WORKING DATA:

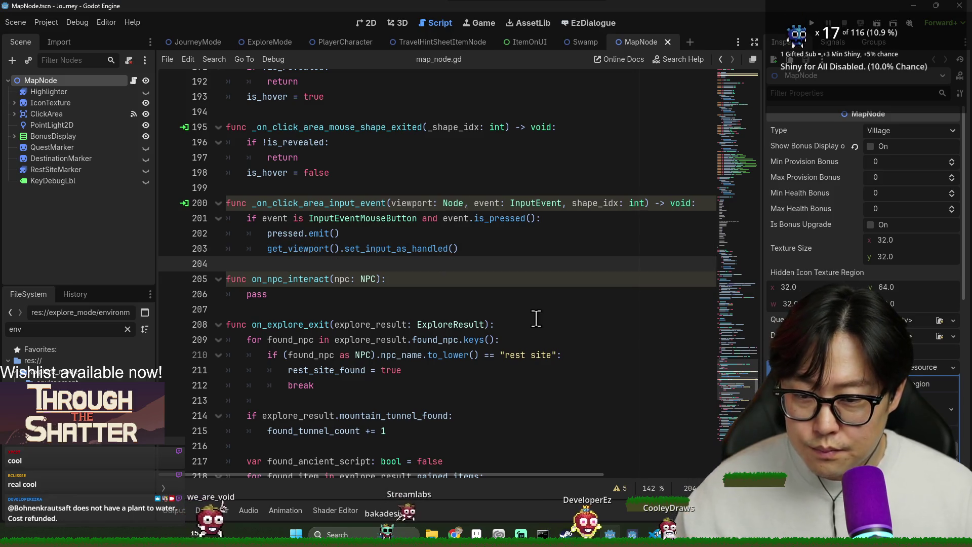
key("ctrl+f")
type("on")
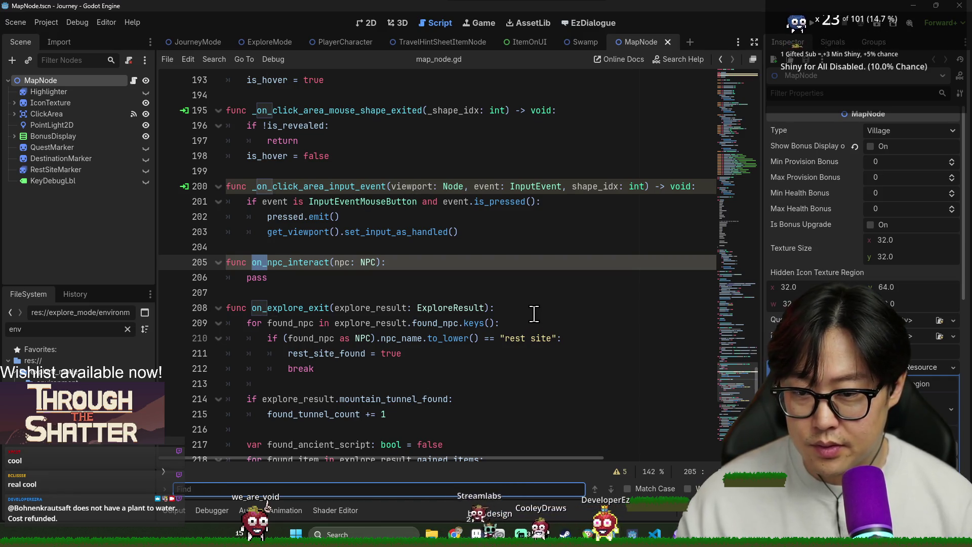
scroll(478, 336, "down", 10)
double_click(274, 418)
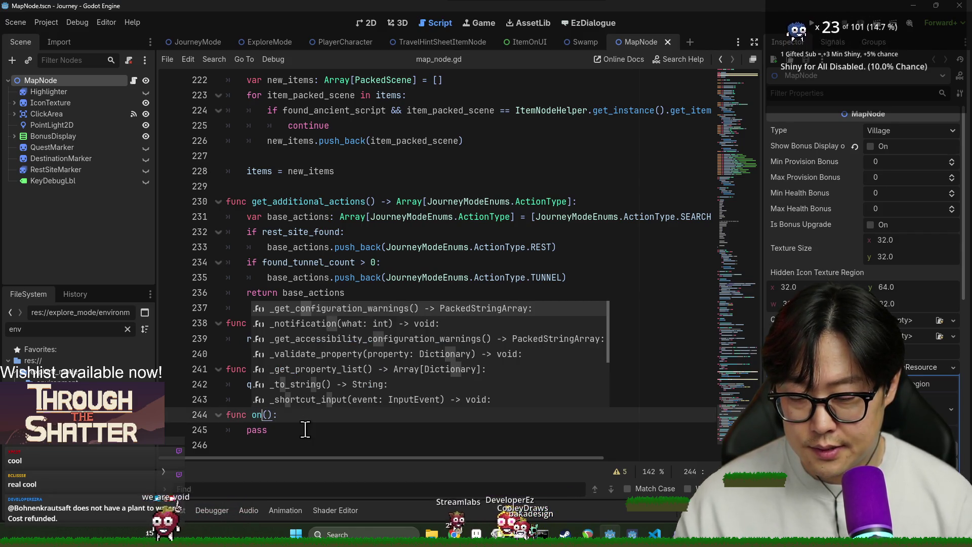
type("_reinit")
--
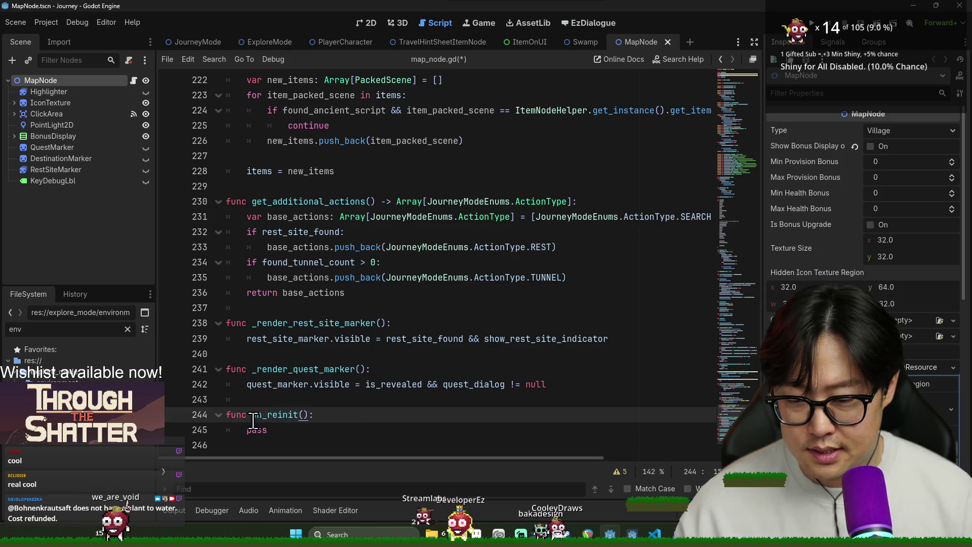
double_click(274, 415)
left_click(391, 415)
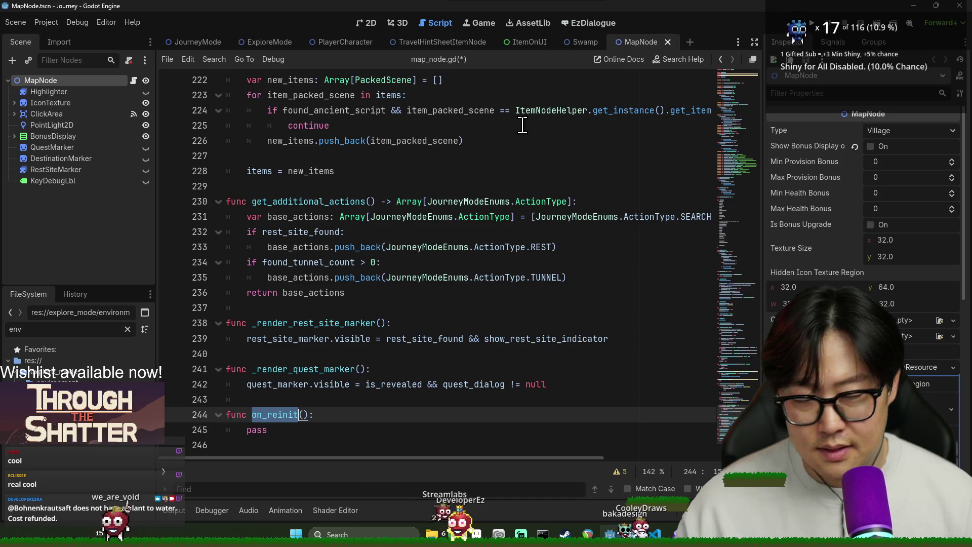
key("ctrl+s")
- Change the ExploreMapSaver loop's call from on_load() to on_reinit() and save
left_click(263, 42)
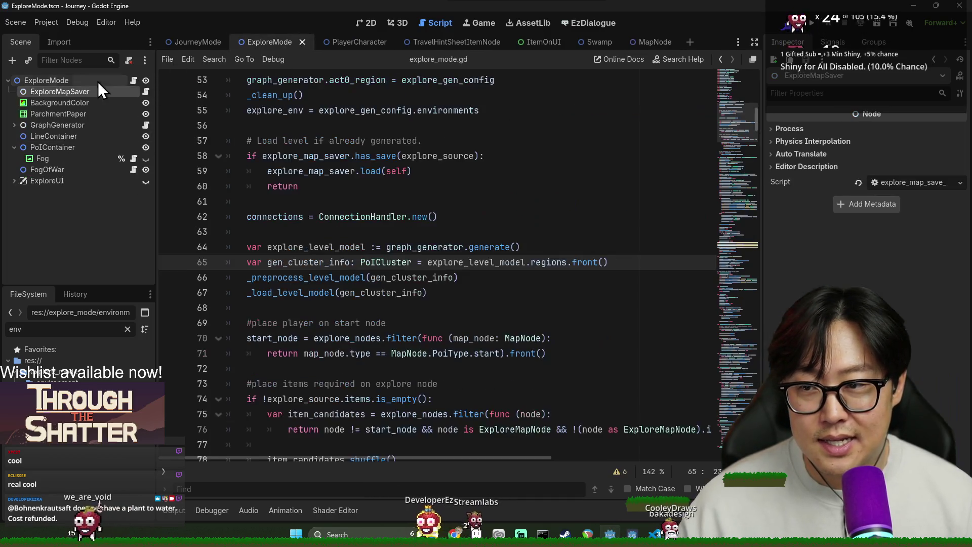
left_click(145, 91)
--
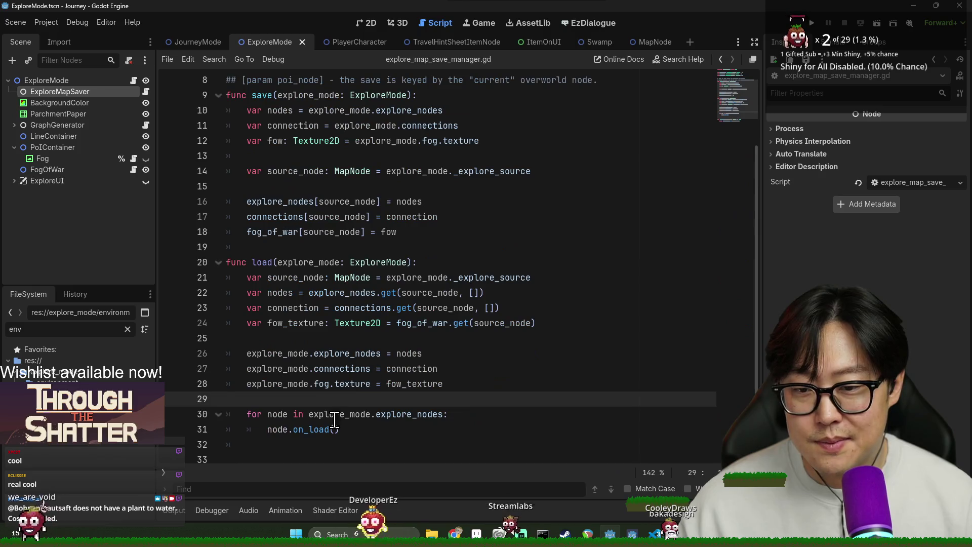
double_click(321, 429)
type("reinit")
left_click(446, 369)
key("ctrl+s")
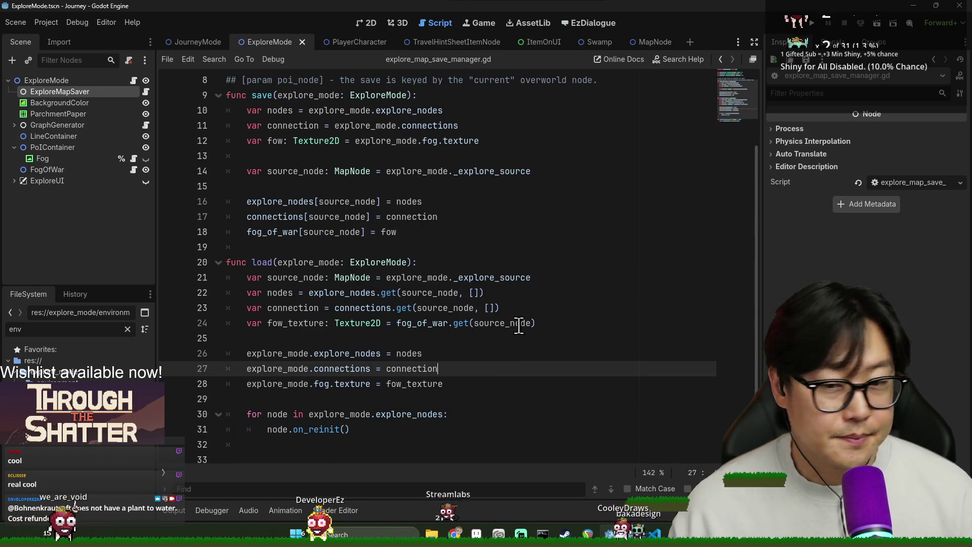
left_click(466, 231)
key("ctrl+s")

TASK REQUIREMENTS:
Without the pictures, give again exactly the lines above starting at the line containing "left_click(391, 415)" and ending at the line containing "left_click(145, 91)".

WRITTEN SOLUTION:
left_click(391, 415)
key("ctrl+s")
- Change the ExploreMapSaver loop's call from on_load() to on_reinit() and save
left_click(263, 42)
left_click(145, 91)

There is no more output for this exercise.